El infierno en la tierra (no solo en Vivotecnia)

Ensayo biomédico con ratones, en una imagen de archivo.
16/04/2021
3 min

“A los animales con los que experimentamos en los laboratorios les infligimos un sufrimiento que no tiene precedentes en la larga y brutal historia de las torturas humanas”. Son palabras de Michel A. Slusher, un investigador que explica su experiencia en un libro (They all had eyes, 2016) que arranca con un enfático “Soy un monstruo”, y que relata un infierno que ni Dante osó imaginar. En el infierno de la Divina Comedia se castiga a los pecadores con fuego y hielo, mutilaciones, latigazos, enfermedades, desfiguracions, envenenamientos, espadas que reabren heridas. Una lista delirante que no obstante es lo que viven aquí y ahora –desde hace siglos, de hecho– los animales no humanos empleados en experimentación.

En el nombre de la ciencia hacemos, y hemos hecho, de todo a los otros animales. Los envenenamos, los quemamos, los desmembramos, los dejamos ciegos, los dejamos paralíticos, los infectamos con todo tipos de enfermedades, los electrocutamos, les rompemos los huesos, los mutilamos cerebralmente. En el nombre de la seguridad, además, les introducimos en ojos, nariz, boca, estómago y piel todo tipo de sustancias que sabemos que son tóxicas, para ver hasta dónde las resisten. Todo esto lo hacemos en espacios calificados como científicos, vestidos con batas blancas y empleando un lenguaje profiláctico. Por supuesto también lo hacemos vestidos de militares, como cuando probamos el efecto de explosivos y armas con cerdos vivos. Y en medio de esta normalidad, de vez en cuando descubrimos casos de “malas prácticas”, como ha pasado recientemente en Madrid con el laboratorio Vivotecnia, donde, además de todo lo que acabamos de explicar, los animales eran apaleados, escarnecidos, objeto de abusos macabros. Gracias a la respuesta rápida y contundente de mucha gente compasiva, Vivotecnica ha visto su actividad suspendida. Pero el problema no es solo que hay muchas más Vivotecnias por todas partes por clausurar. El problema es que, incluso siguiendo todas las normas y creando nuevas, la experimentación animal es en esencia una tortura dantesca si te pones en el lugar del animal viviseccionado, mutilado, quemado, enfermado, paralizado, descerebrado.

Para soportarlo tenemos que hacer contorsiones mentales. La más difícil es la que tienen que asumir los experimentadores con animales, en los que la compasión y la propensión a los cuidados naturales que sienten, y que motiva su investigación, tiene que convivir con la mente fría e indiferente al sufrimiento que requiere experimentar con animales. Al resto de la población se le pide que crea que esto es el progreso. Que experimentar con animales ha sido imprescindible para la medicina moderna y lo es para la futura. Que los animales de laboratorio no sufren mucho e incluso les beneficia. Que el mal que se causa a unos cuántos millones de animales queda totalmente compensado por el bien que se causa a toda la humanidad.

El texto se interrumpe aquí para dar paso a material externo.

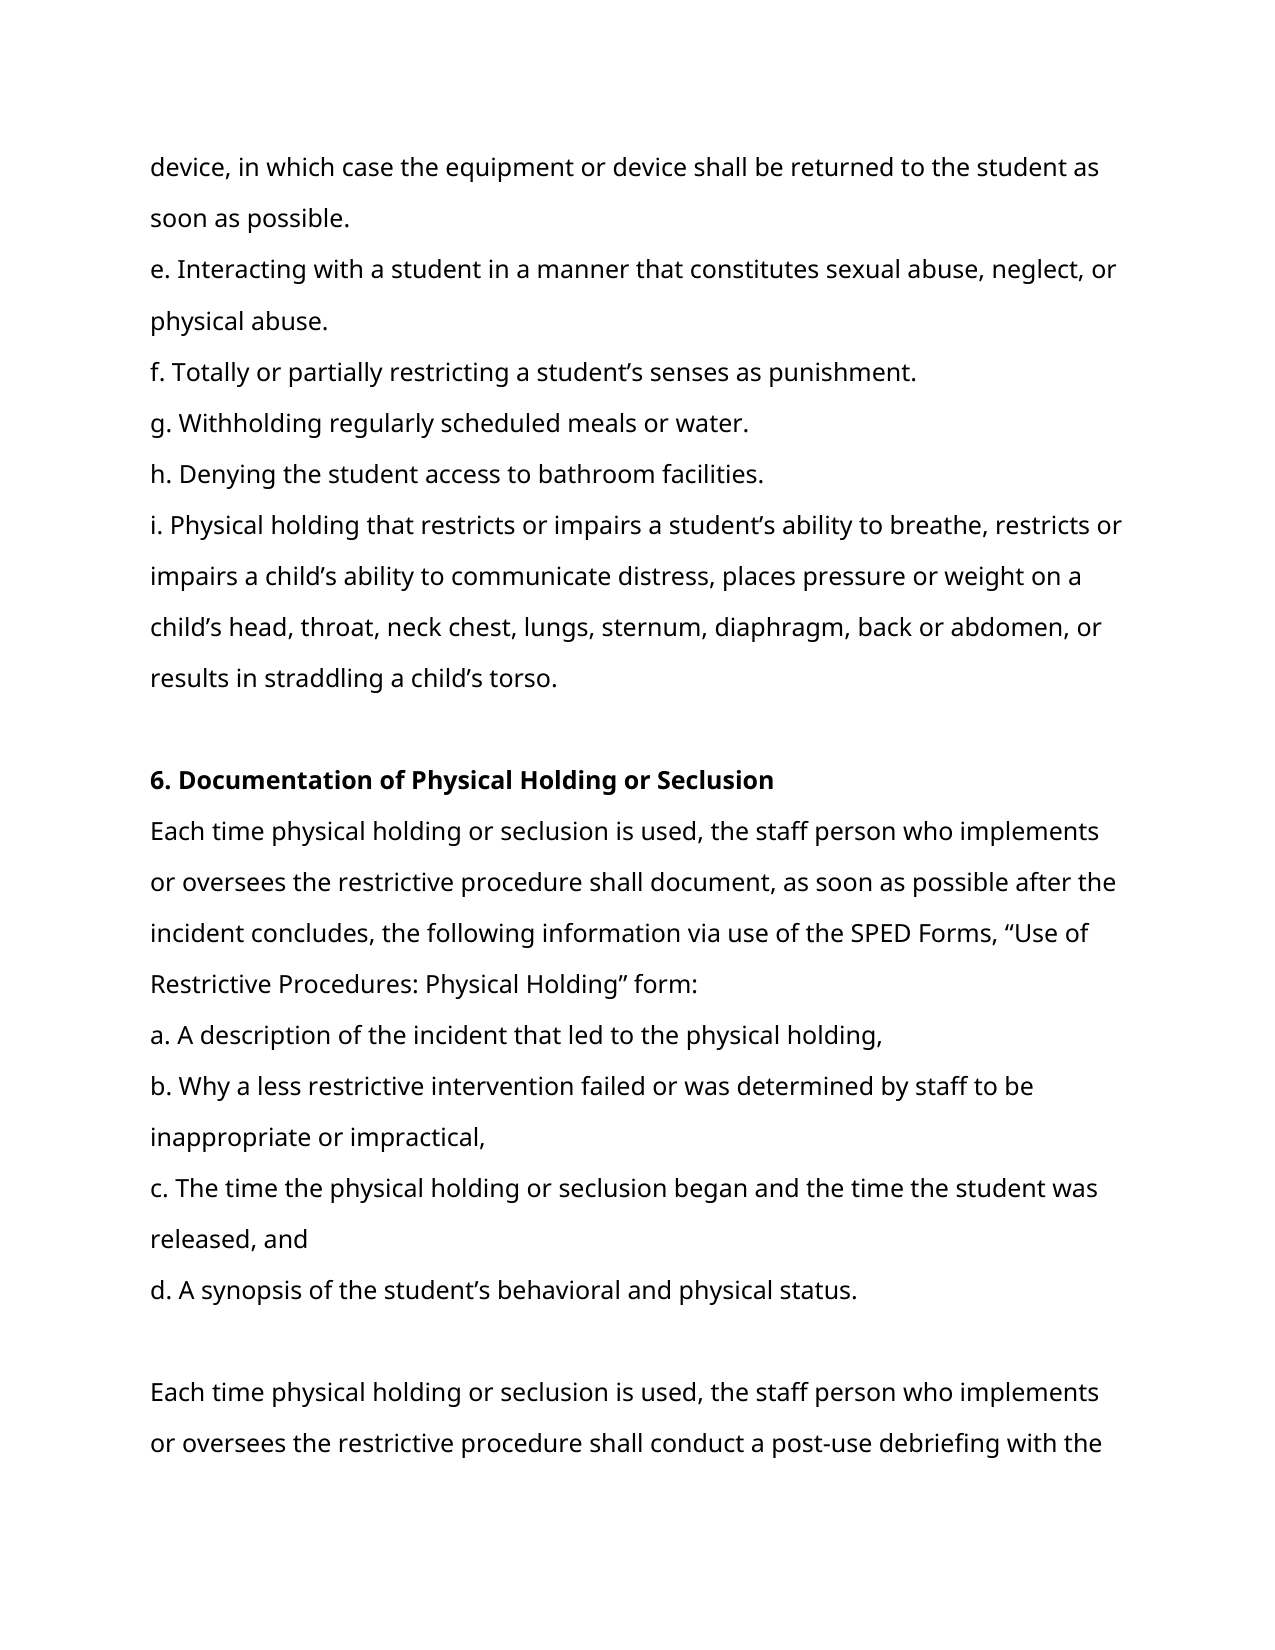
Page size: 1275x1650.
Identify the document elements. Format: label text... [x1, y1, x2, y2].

text e. Interacting with a student in a manner that constitutes sexual abuse, neglect, or physical abuse. [150, 252, 1125, 337]
text Each time physical holding or seclusion is used, the staff person who implements or oversees the restrictive procedure shall document, as soon as possible after the incident concludes, the following information via use of the SPED Forms, “Use of Restrictive Procedures: Physical Holding” form: [150, 813, 1125, 1001]
text g. Withholding regularly scheduled meals or water. [150, 405, 1125, 439]
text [150, 1375, 1125, 1460]
text f. Totally or partially restricting a student’s senses as punishment. [150, 354, 1125, 388]
text h. Denying the student access to bathroom facilities. [150, 456, 1125, 490]
text a. A description of the incident that led to the physical holding, [150, 1018, 1125, 1052]
text d. A synopsis of the student’s behavioral and physical status. [150, 1273, 1125, 1307]
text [150, 150, 1125, 235]
text b. Why a less restrictive intervention failed or was determined by staff to be inappropriate or impractical, [150, 1069, 1125, 1154]
text 6. Documentation of Physical Holding or Seclusion [150, 762, 1125, 797]
text i. Physical holding that restricts or impairs a student’s ability to breathe, restricts or impairs a child’s ability to communicate distress, places pressure or weight on a child’s head, throat, neck chest, lungs, sternum, diaphragm, back or abdomen, or results in straddling a child’s torso. [150, 507, 1125, 694]
text c. The time the physical holding or seclusion began and the time the student was released, and [150, 1171, 1125, 1256]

Así mismo, la contorsión no resiste la realidad. El progreso en la sanidad está muy relacionado también con la higiene y la alimentación. Un gran número de los experimentos que se llevan a cabo con animales no llegan a tener nunca ninguna aplicación (un elevadísimo porcentaje no acaban ni siquiera publicados en artículos). De hecho, muchos experimentos solo proporcionan datos erróneos, motivo por el que todos los medicamentos tienen que ser probados en humanos antes de ser lanzados al mercado, hayan o no hayan sido testados con animales. Esto es así porque por más que nos parezcamos, un ratón, un conejo, un perro o un mono son especies diferentes de la humana. Por supuesto, experimentar implica sufrimiento, desde el psicológico (estrés, pánico, miedo) hasta el físico (que puede llegar a grados muy severos). Y hoy en día un creciente número de experimentos, sobre todo de toxicidad pero también biomédicos, ya se pueden testar sin animales, con métodos alternativos.

El caso del laboratorio de Madrid no es solo un ejemplo de degeneración máxima del comportamiento humano. La realidad de la experimentación animal es en todos los casos una violentación extrema de las vidas de individuos que, por más que nos guste pensar lo contrario, no se sacrifican por nosotros, sino que se les obligamos. Se trata de una práctica arcaica e inmoral que nunca aceptaríamos aplicar al gato o perro con los que convivimos en casa, y mucho menos a otros humanos. Una práctica que cada vez más gente reconoce que se tiene que acabar, incluso la directiva europea que la regula. Se trata, además, de un negocio que desvía esfuerzos y dinero que tendrían que estar destinados a la investigación sobre y con métodos alternativos. Porque el progreso no puede consistir en crear infiernos para nadie.